**Task objective:** Among the lines below, copy exactly those from the one with "postawić na coś, w czym będziemy czuć się bar" through the one with "Czy na wesele musi być krawat? Odpowiedź na t", counting both ends.

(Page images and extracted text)
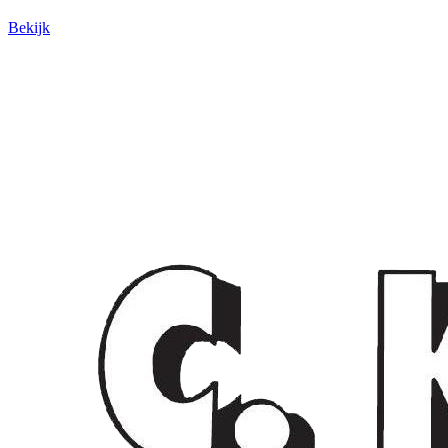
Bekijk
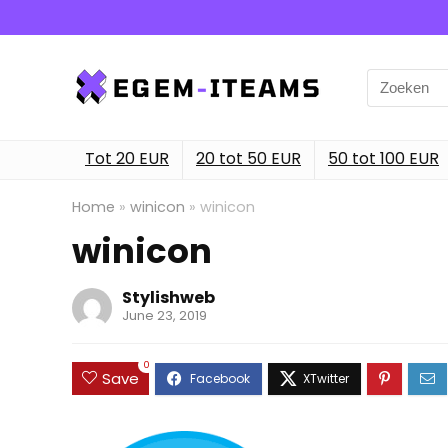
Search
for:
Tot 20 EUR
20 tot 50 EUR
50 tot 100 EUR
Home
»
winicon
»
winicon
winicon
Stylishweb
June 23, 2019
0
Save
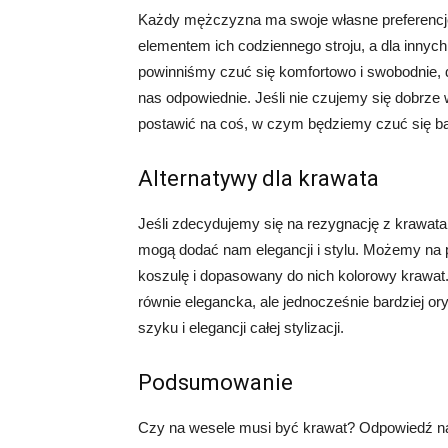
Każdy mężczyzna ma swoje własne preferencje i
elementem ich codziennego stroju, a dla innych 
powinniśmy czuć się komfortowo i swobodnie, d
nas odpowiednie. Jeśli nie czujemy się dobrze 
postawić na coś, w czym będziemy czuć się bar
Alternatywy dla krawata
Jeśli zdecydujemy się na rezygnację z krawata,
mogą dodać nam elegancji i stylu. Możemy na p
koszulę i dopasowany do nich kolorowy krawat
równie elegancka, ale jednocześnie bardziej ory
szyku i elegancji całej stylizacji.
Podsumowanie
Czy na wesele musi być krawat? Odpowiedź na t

---

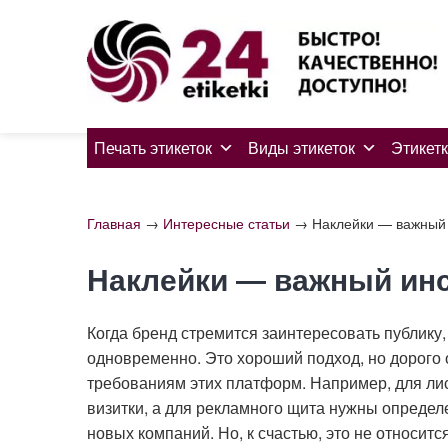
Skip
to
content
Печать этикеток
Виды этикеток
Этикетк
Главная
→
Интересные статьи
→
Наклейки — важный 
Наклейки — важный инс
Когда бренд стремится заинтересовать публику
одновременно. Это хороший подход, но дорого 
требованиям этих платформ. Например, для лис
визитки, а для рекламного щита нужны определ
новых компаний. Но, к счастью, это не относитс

**Response to the exercise:**
postawić na coś, w czym będziemy czuć się bar
Alternatywy dla krawata
Jeśli zdecydujemy się na rezygnację z krawata,
mogą dodać nam elegancji i stylu. Możemy na p
koszulę i dopasowany do nich kolorowy krawat
równie elegancka, ale jednocześnie bardziej ory
szyku i elegancji całej stylizacji.
Podsumowanie
Czy na wesele musi być krawat? Odpowiedź na t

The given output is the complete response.